• [TESTO DI LETTURA]
Chiesa e Stato nell’esperienza religiosa e politica dei puritani

Il Bloc Notes di Michele Magno

Alla fine del Cinquecento, cominciano a essere chiamati puritani quei calvinisti inglesi che volevano realizzare la Riforma protestante nella sua radicalità. Come ha scritto l’eminente studiosa del luteranesimo Elena Bein Ricco in una monografia di cui sono debitrici queste note, l’idea centrale che sta a fondamento della loro “Covenant theology” (teologia federale) è che i credenti hanno un patto di salvezza con Dio e, di conseguenza, sottoscrivono un patto tra loro per dare vita alla chiesa e allo Stato (“Un tema tra teologia e politica”, in AA.VV, “Un patto per il futuro”, a cura di Paolo Naso, Claudiana, 2012)

Quest’idea del patto affonda le sue radici nel racconto biblico che trova nella vicenda dell’Esodo, della liberazione del popolo di Israele dalla schiavitù d’Egitto e nell’Alleanza del Sinai i suoi capitoli più significativi. Il riferimento al patto tra Dio e il suo popolo, che segna con continuità la storia di Israele e della chiesa, rimane una costante del protestantesimo riformato. Così, nella Ginevra di Calvino la comunità politica e quella ecclesiastica vengono fondate davanti al Creatore mediante un patto giurato di tutti i cittadini. Il medesimo riferimento all’Antico Testamento e al modello dell’Esodo è presente nel “Covenant” dei calvinisti scozzesi (1557), nel “Patto del Mayflower” dei Padri Pellegrini (1620) e nei numerosi Patti del popolo redatti durante la rivoluzione dei puritani inglesi.

Non è dunque un caso che nella loro esperienza religiosa e politica il patto venga inteso come “il vincolo umano più alto”. Infatti, come afferma il politologo americano Michael Walzer nel saggio “La rivoluzione dei Santi” (1965), essi descrivono nei termini del patto, ovvero di un contratto liberamente e volontariamente sottoscritto, il rapporto che lega l’uomo a Dio, il santo ai suoi compagni, il pastore alla chiesa e il marito alla moglie.

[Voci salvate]
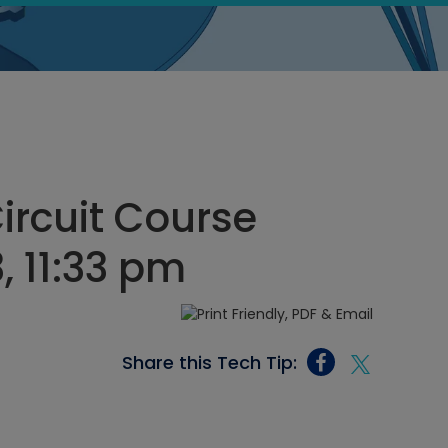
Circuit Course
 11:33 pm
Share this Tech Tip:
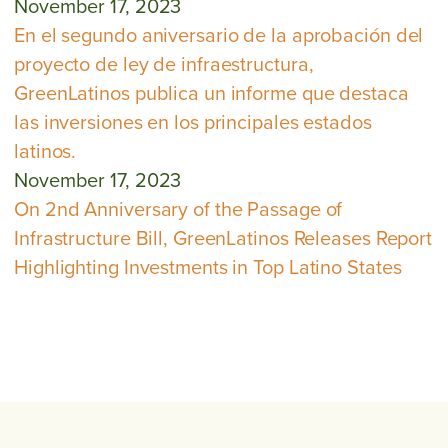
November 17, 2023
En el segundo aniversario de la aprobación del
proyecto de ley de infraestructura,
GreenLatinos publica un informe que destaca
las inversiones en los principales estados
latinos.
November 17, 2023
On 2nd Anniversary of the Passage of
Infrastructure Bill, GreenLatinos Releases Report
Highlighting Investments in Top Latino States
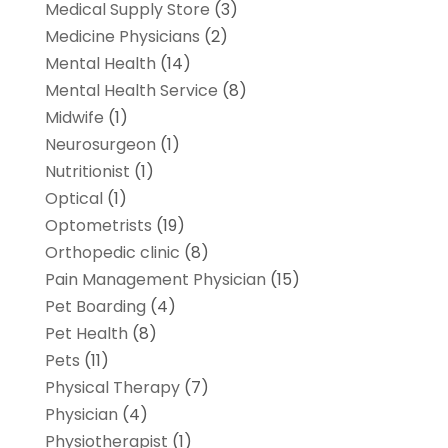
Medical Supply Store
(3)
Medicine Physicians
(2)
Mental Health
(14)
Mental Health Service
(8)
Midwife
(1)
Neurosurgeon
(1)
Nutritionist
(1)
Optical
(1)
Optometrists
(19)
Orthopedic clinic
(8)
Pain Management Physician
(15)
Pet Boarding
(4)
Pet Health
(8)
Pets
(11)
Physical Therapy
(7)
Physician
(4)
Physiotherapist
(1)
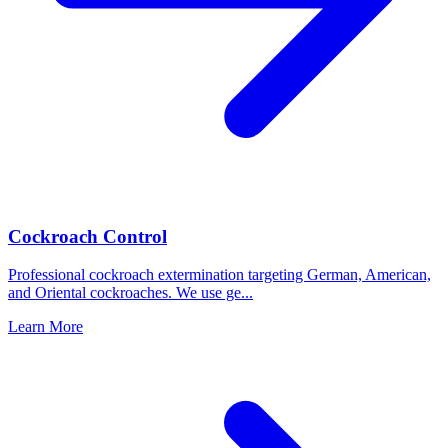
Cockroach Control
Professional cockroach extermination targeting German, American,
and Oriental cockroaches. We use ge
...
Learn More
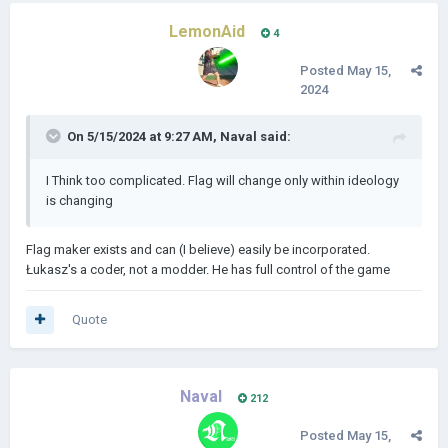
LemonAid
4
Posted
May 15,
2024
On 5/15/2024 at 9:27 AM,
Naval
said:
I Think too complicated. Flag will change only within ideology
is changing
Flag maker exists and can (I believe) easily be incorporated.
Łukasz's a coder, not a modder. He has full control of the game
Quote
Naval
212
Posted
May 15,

--

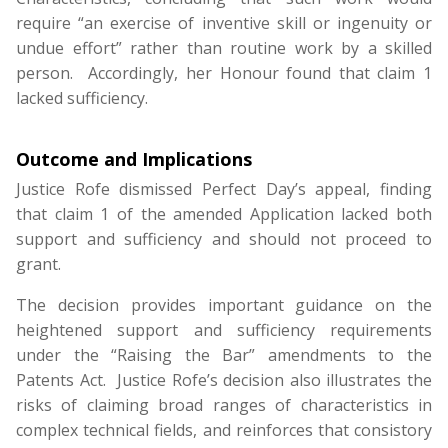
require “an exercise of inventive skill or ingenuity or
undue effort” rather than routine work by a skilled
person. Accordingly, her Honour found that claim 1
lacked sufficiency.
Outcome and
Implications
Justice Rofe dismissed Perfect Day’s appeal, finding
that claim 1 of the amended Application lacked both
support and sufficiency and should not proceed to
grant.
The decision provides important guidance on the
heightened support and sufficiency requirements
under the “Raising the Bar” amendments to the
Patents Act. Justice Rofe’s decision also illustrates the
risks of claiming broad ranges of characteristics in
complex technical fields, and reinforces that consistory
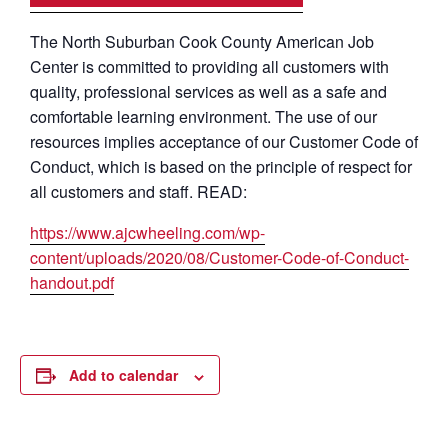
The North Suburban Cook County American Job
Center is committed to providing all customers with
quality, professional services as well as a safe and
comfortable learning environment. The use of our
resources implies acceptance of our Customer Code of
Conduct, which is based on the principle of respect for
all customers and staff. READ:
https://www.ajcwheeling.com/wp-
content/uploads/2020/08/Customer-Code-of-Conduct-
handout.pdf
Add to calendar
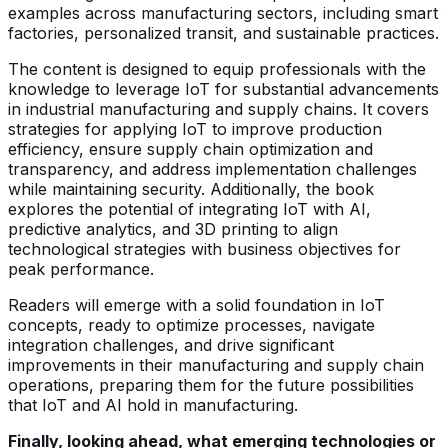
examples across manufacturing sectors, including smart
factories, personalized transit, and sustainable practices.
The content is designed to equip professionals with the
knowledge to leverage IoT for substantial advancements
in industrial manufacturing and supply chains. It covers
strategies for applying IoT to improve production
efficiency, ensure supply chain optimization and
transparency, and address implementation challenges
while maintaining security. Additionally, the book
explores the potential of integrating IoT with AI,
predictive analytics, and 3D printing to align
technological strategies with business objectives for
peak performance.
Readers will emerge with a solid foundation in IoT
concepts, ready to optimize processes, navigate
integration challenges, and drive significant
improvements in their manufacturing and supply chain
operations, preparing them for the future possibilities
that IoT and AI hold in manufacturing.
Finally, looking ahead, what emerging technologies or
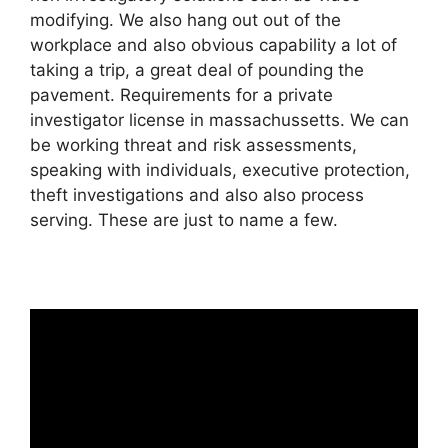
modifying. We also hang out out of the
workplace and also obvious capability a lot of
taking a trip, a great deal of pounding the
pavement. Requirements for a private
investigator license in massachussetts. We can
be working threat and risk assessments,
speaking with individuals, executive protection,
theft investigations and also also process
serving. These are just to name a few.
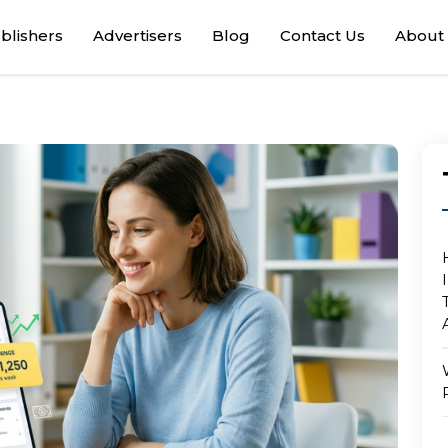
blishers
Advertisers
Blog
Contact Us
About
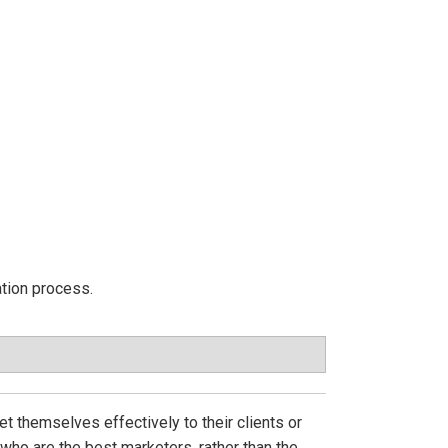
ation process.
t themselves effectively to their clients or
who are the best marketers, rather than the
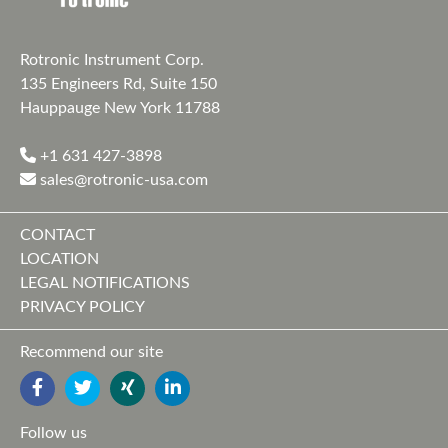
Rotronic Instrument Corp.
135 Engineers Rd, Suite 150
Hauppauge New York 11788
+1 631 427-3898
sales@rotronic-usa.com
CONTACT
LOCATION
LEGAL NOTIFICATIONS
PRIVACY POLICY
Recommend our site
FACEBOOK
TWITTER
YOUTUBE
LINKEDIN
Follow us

• [COMPITO RICHIESTO] Ricopi senza alcuna modifica, dal testo sui puritani, il passo che si apre con le parole contenenti "Chiesa e Stato" e si chiude con "Naso, Claudiana, 2012)".

• [RISPOSTA SCRITTA]
Chiesa e Stato nell’esperienza religiosa e politica dei puritani

Il Bloc Notes di Michele Magno

Alla fine del Cinquecento, cominciano a essere chiamati puritani quei calvinisti inglesi che volevano realizzare la Riforma protestante nella sua radicalità. Come ha scritto l’eminente studiosa del luteranesimo Elena Bein Ricco in una monografia di cui sono debitrici queste note, l’idea centrale che sta a fondamento della loro “Covenant theology” (teologia federale) è che i credenti hanno un patto di salvezza con Dio e, di conseguenza, sottoscrivono un patto tra loro per dare vita alla chiesa e allo Stato (“Un tema tra teologia e politica”, in AA.VV, “Un patto per il futuro”, a cura di Paolo Naso, Claudiana, 2012)